I have a binary file that was generated in C. The file has a fixed record length of 26000 doubles and contains 1067 records with no separators. I need to read it in spark and get the double values. I also have a Python code that gets the values of the doubles and using Files.readAllBytes from java in the spark-shell I also get those values, so based on the Python output I expect the first 1000 doubles of the first record to have the value -3509.580466022612. Taken from spark-shell:
import java.nio.ByteBuffer
import java.nio.ByteOrder
val doubleByteSize = 8
val recordLength = 1000 * 26 * doubleByteSize
val bytesRdd = sc.binaryRecords("file:///myBinaryFile.val", recordLength)

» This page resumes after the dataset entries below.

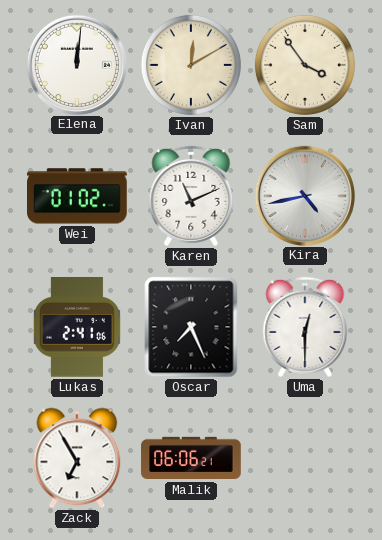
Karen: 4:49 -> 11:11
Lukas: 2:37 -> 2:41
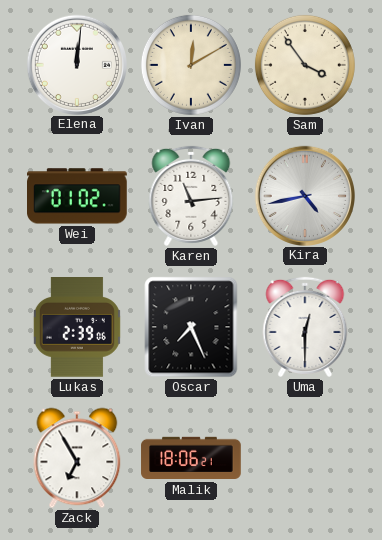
Karen: 11:11 -> 11:14
Lukas: 2:41 -> 2:39
Malik: 06:06 -> 18:06
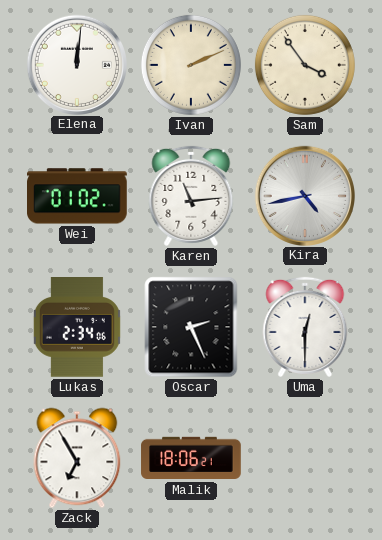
Ivan: 12:10 -> 2:11
Lukas: 2:39 -> 2:34
Oscar: 7:26 -> 2:26
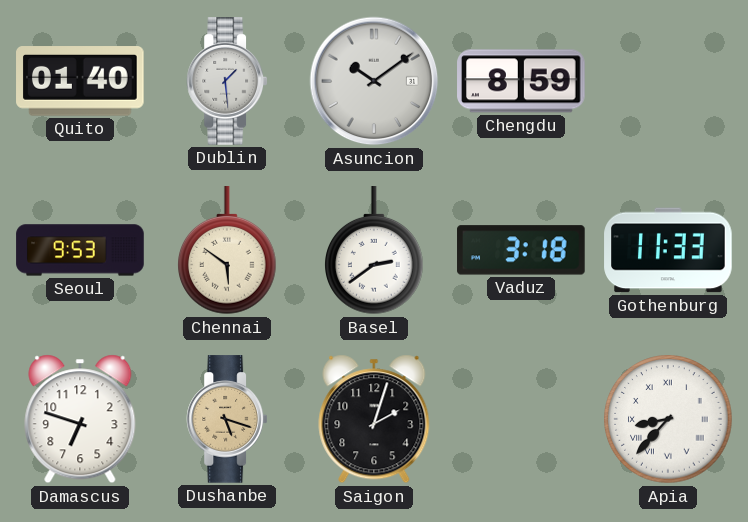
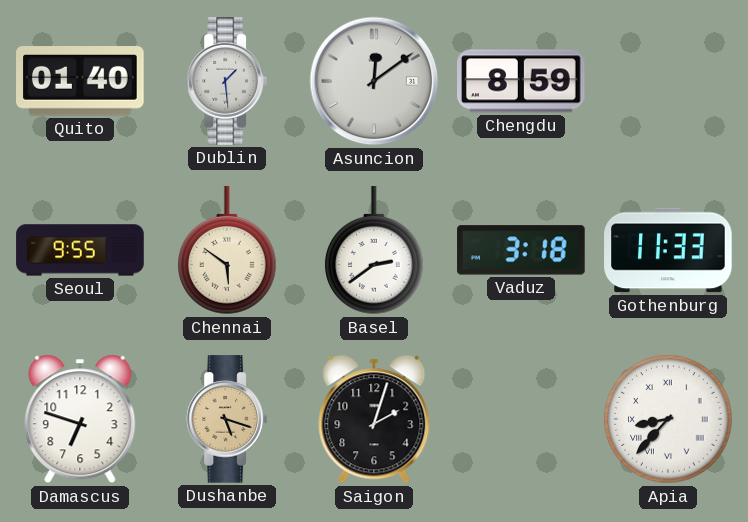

val arrayOfRecords = bytesRdd.collect
val firstRecord = arrayOfRecords(0)
// group 8 bytes together to transform them to doubles
val listOfDoubles = firstRecord.grouped(doubleByteSize).toList
// I get 1000 times the same double but isn't -3509.580466022612 it's 1.1848107264484659E181
val result = listOfDoubles.map(arrayOfBytes => ByteBuffer.wrap(arrayOfBytes).getDouble)
// try with little endian and it is wrong again -6.045003065652023E-27
val result2 = listOfDoubles.map(arrayOfBytes => ByteBuffer.wrap(arrayOfBytes).order(ByteOrder.LITTLE_ENDIAN).getDouble)
The number of records looks correct (arrayOfRecords.length = 1068), the number of bytes per record looks good to me (firstRecord.length = 208000) and the first 1000 doubles contains the same value, everything as expected but the double value (1.1848107264484659E181) is not the expected one (-3509.580466022612). I tried to change it to little endian but the number is still wrong (-6.045003065652023E-27). Python code:
def str_all(data):
ret_str = ""
for d in data:
ret_str+= " " + str(d)
return ret_str
def main():
num_sim = 1000
num_ts = 26
record_index = 0
deal_data = array('d')
with open("/myBinaryFile.val","rb") as data_file:
data_file.seek(SIZEOFDOUBLE*record_index*num_sim*num_ts)
deal_data.fromfile(data_file,num_sim*num_ts)
ts_index = 0
deal_range = slice(ts_index*num_sim,(ts_index+1)*num_sim)
# it prints 1000 times -3509.580466022612
print(str_all(deal_data[deal_range]))
Simple java code to read the binary (from spark-shell) gets the expected value:
val byteArray = Files.readAllBytes(Paths.get("/mybinaryFile.val"))
// gets the correct value -3509.580466022612
ByteBuffer.wrap(byteArray).order(ByteOrder.LITTLE_ENDIAN).getDouble
Anyone has any idea on what's going on here?
Thanks in advance.
Spark version 1.6.0, Using Scala version 2.10.5 (Java HotSpot(TM) 64-Bit Server VM, Java 1.7.0_67) Python version 2.6
The problem was not related with the binary data itself, when I was doing:
val arrayOfRecords = bytesRdd.collect
val firstRecord = arrayOfRecords(0)
I wasn't getting the Array ordered, changing that solved the issue:
val firstRecord = bytesRdd.first
Looks like collect doesn't preserve the order. Thanks The Archetypal Paul for your time and help.